Life is a crap shoot whether walking down the street, driving on the highway and across the bridge, flying overhead, depending on other organizations (besides those that build cars, trucks, bridges and planes), or just plain living. We take our chances no matter how selective and careful we may be.
But the chances get riskier when dealing with any of the more risky organizations or any of the card carrying corporate members of the Devil's marriage, the unequal partnership between corporations and subservient government.
Trained as an organizational psychologist I still stay tuned to organizations and their people nearly six decades later. Recently, for instance, I was rereading a published book review of mine in which I criticized the book's co-authors' theory about how "highly reliable organizations" (HROs) should manage uncertainty in the face of hazardous operations and environment; and also their choice of organizations against which to "benchmark" their recommendations.

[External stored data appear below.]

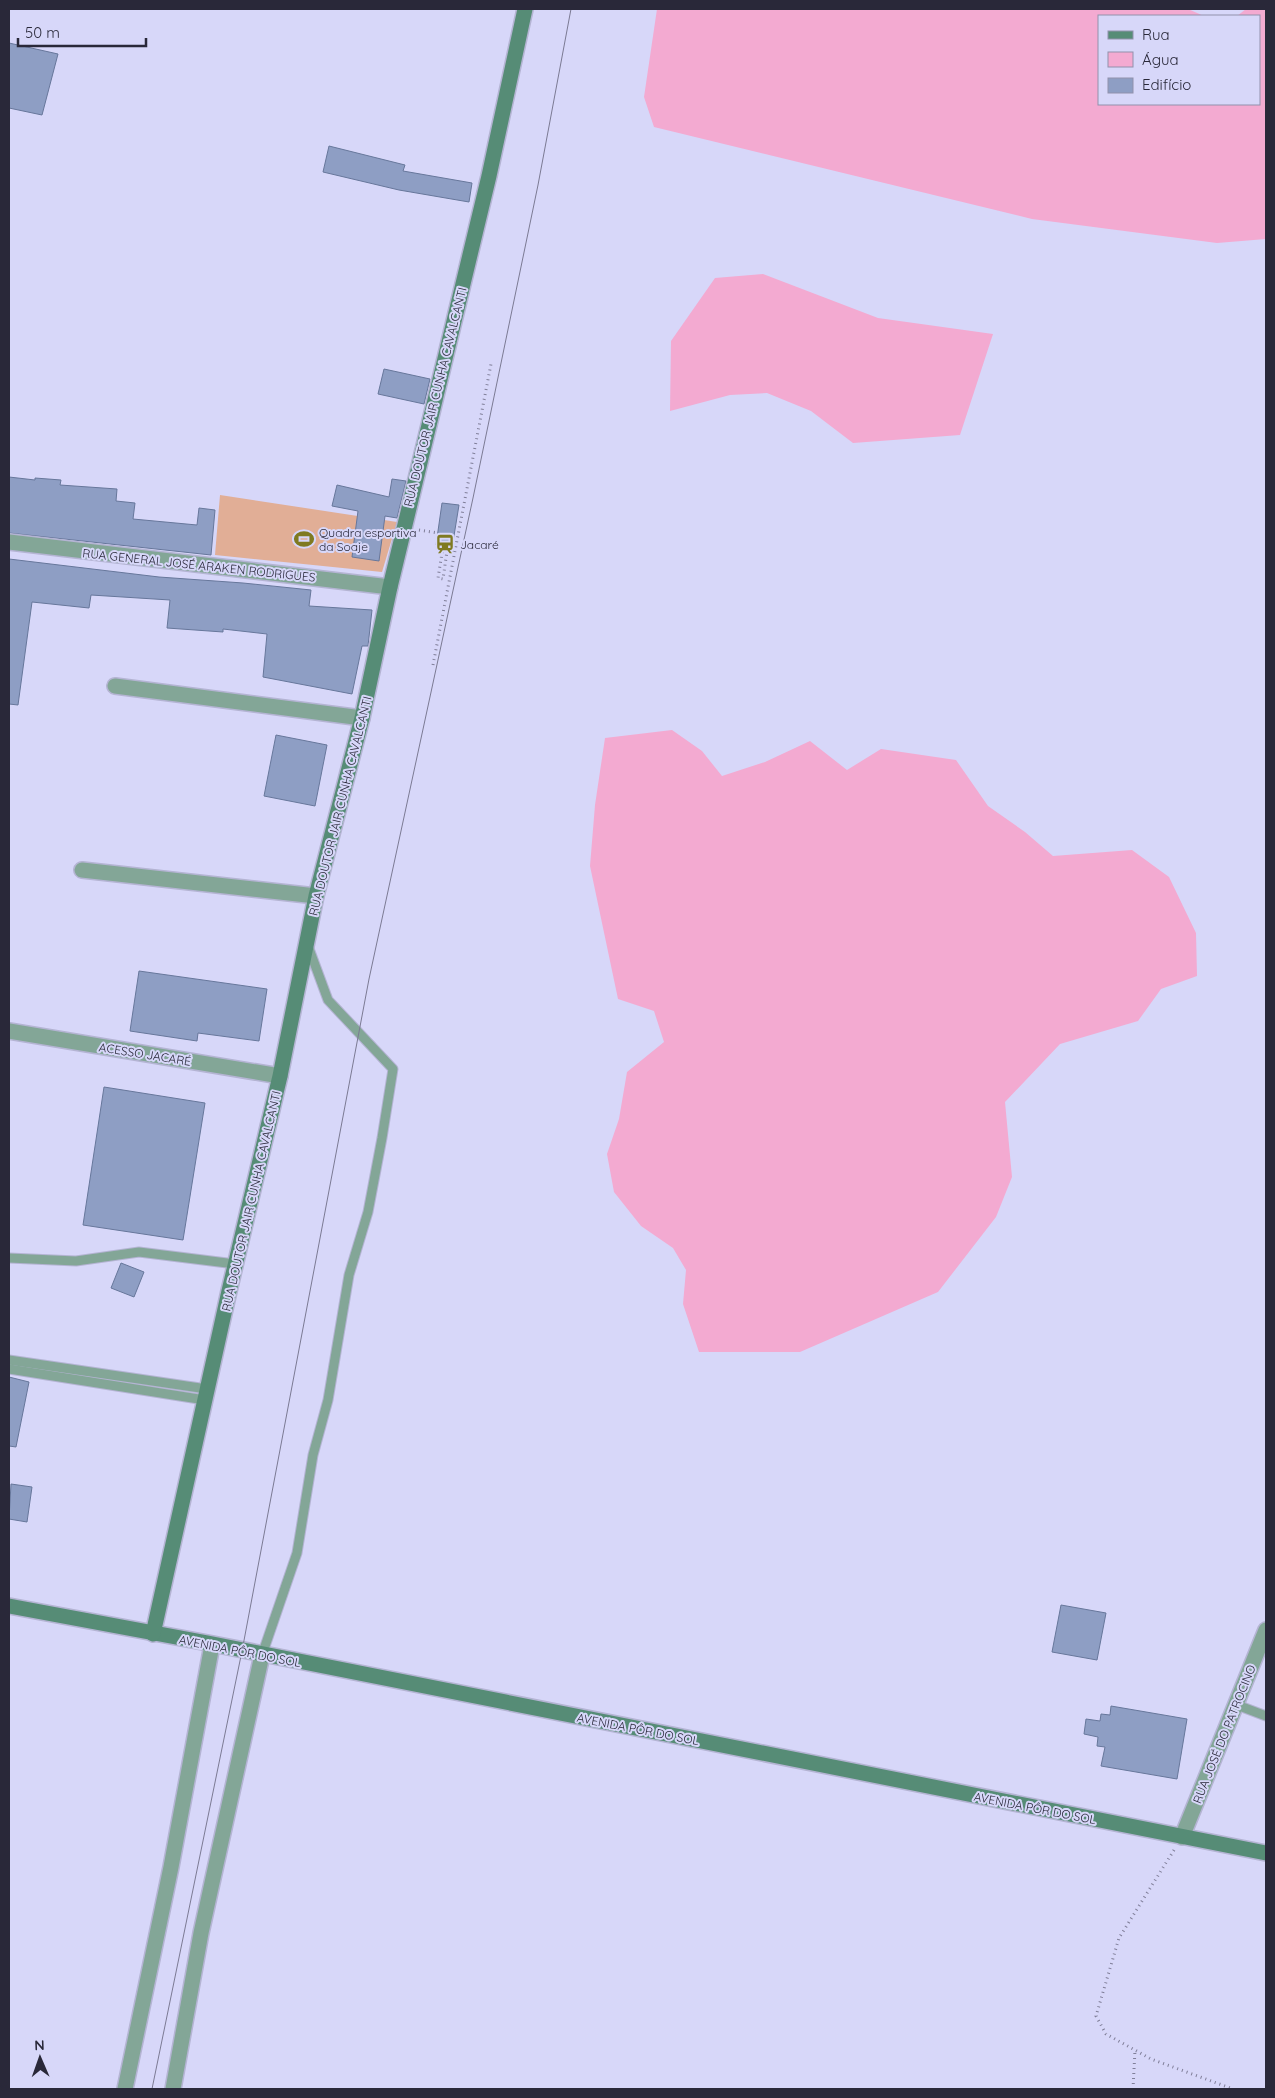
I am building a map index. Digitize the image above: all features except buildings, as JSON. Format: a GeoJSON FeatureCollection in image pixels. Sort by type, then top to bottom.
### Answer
{"type":"FeatureCollection","features":[{"type":"Feature","properties":{"kind":"street","name":"RUA DOUTOR JAIR CUNHA CAVALCANTI"},"geometry":{"type":"LineString","coordinates":[[153,1634],[235,1264],[280,1076],[308,945],[316,896],[362,718],[390,587],[486,186],[525,9]]}},
{"type":"Feature","properties":{"kind":"street","name":"RUA GENERAL JOSÉ ARAKEN RODRIGUES"},"geometry":{"type":"LineString","coordinates":[[9,542],[390,587]]}},
{"type":"Feature","properties":{"kind":"street"},"geometry":{"type":"LineString","coordinates":[[115,686],[362,718]]}},
{"type":"Feature","properties":{"kind":"street"},"geometry":{"type":"LineString","coordinates":[[82,870],[316,896]]}},
{"type":"Feature","properties":{"kind":"street","name":"ACESSO JACARÉ"},"geometry":{"type":"LineString","coordinates":[[9,1031],[280,1076]]}},
{"type":"Feature","properties":{"kind":"street","name":"AVENIDA PÔR DO SOL"},"geometry":{"type":"LineString","coordinates":[[9,1606],[1266,1853]]}},
{"type":"Feature","properties":{"kind":"street","name":"RUA JOSÉ DO PATROCINO"},"geometry":{"type":"LineString","coordinates":[[1182,1836],[1266,1630]]}},
{"type":"Feature","properties":{"kind":"street"},"geometry":{"type":"LineString","coordinates":[[125,2089],[172,1867],[212,1645]]}},
{"type":"Feature","properties":{"kind":"street"},"geometry":{"type":"LineString","coordinates":[[172,2089],[201,1933],[262,1655]]}},
{"type":"Feature","properties":{"kind":"lane"},"geometry":{"type":"LineString","coordinates":[[262,1655],[297,1552],[313,1454],[328,1400],[350,1275],[368,1212],[393,1069],[328,1000],[308,945]]}},
{"type":"Feature","properties":{"kind":"lane"},"geometry":{"type":"LineString","coordinates":[[9,1258],[76,1261],[139,1252],[235,1264]]}},
{"type":"Feature","properties":{"kind":"lane"},"geometry":{"type":"LineString","coordinates":[[9,1360],[206,1395]]}},
{"type":"Feature","properties":{"kind":"lane"},"geometry":{"type":"LineString","coordinates":[[9,1369],[206,1395]]}},
{"type":"Feature","properties":{"kind":"lane"},"geometry":{"type":"LineString","coordinates":[[1237,1705],[1266,1716]]}},
{"type":"Feature","properties":{"kind":"path"},"geometry":{"type":"LineString","coordinates":[[433,665],[491,364]]}},
{"type":"Feature","properties":{"kind":"path"},"geometry":{"type":"LineString","coordinates":[[443,547],[438,578],[443,579],[447,551],[455,552]]}},
{"type":"Feature","properties":{"kind":"path"},"geometry":{"type":"LineString","coordinates":[[1182,1836],[1119,1938],[1096,2016],[1106,2034],[1151,2059],[1234,2089]]}},
{"type":"Feature","properties":{"kind":"path"},"geometry":{"type":"LineString","coordinates":[[1133,2089],[1135,2050]]}},
{"type":"Feature","properties":{"kind":"shaded area","name":"Quadra esportiva da Soaje"},"geometry":{"type":"Polygon","coordinates":[[[220,495],[397,522],[382,572],[215,555],[220,495]]]}},
{"type":"Feature","properties":{"kind":"water"},"geometry":{"type":"Polygon","coordinates":[[[657,9],[1188,9],[1202,15],[1098,15],[1098,105],[1260,105],[1260,15],[1238,15],[1246,9],[1266,9],[1266,239],[1217,243],[1032,219],[654,127],[644,97],[657,9]]]}},
{"type":"Feature","properties":{"kind":"water"},"geometry":{"type":"Polygon","coordinates":[[[763,274],[878,318],[993,334],[960,435],[853,443],[811,411],[767,393],[730,395],[670,411],[671,341],[715,278],[763,274]]]}},
{"type":"Feature","properties":{"kind":"water"},"geometry":{"type":"Polygon","coordinates":[[[672,730],[702,751],[722,776],[765,762],[810,741],[847,770],[881,749],[956,760],[988,806],[1025,832],[1053,856],[1132,850],[1169,877],[1196,933],[1197,976],[1161,989],[1138,1021],[1060,1044],[1005,1102],[1012,1177],[996,1217],[938,1292],[800,1352],[699,1352],[683,1304],[686,1270],[673,1248],[641,1226],[614,1192],[607,1154],[619,1119],[627,1072],[664,1042],[654,1011],[618,999],[590,866],[595,805],[605,738],[672,730]]]}},
{"type":"Feature","properties":{"kind":"tram line"},"geometry":{"type":"LineString","coordinates":[[152,2089],[242,1651],[369,979],[473,498],[538,185],[571,9]]}},
{"type":"Feature","properties":{"kind":"place","name":"Quadra esportiva da Soaje"},"geometry":{"type":"Point","coordinates":[304,539]}},
{"type":"Feature","properties":{"kind":"place","name":"Jacaré"},"geometry":{"type":"Point","coordinates":[445,544]}}]}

Since HROs presumably are less of a crap shoot I have decided to revisit their study and my review and write this essay. It overviews the nature of organizations, examines the organizations they benchmarked, reports on a cursory search for any real HROs, discusses other criteria besides reliability for judging organizational performance, and finally concludes with a commentary about organizational performance and life in general being a crap shoot at best and a hazard to humanity and the future at worst.
You might very well question why I write this essay at all, and having done so, why I chose this venue for it instead of some academic journal. The reasons are three-fold. Academic journals in my field tend to be unrealistic and esoteric. Not one of us can ever get away any day from one or more aspects of organized life. And there are times when we want a particular organization (e.g., a hospital; an airliner; etc.) to be highly reliable.
Organizations: A Sweeping but Fleeting Perspective
1. Origin. My guess is that the first collective efforts, resembling an informal organization, to achieve a common purpose appeared in the hunter-gatherer period of history. The precursor of organizations as we know them today probably arose during the industrial revolution, although some civilizations such as that of China had very defined civil organizations thousands of years ago. As a matter of fact, the Chinese probably invented the familiar bureaucratic form of administrative organization.
2. Kinds. You name them. They in all their variety are everywhere pursuing purposes that define the kinds of organizations they are.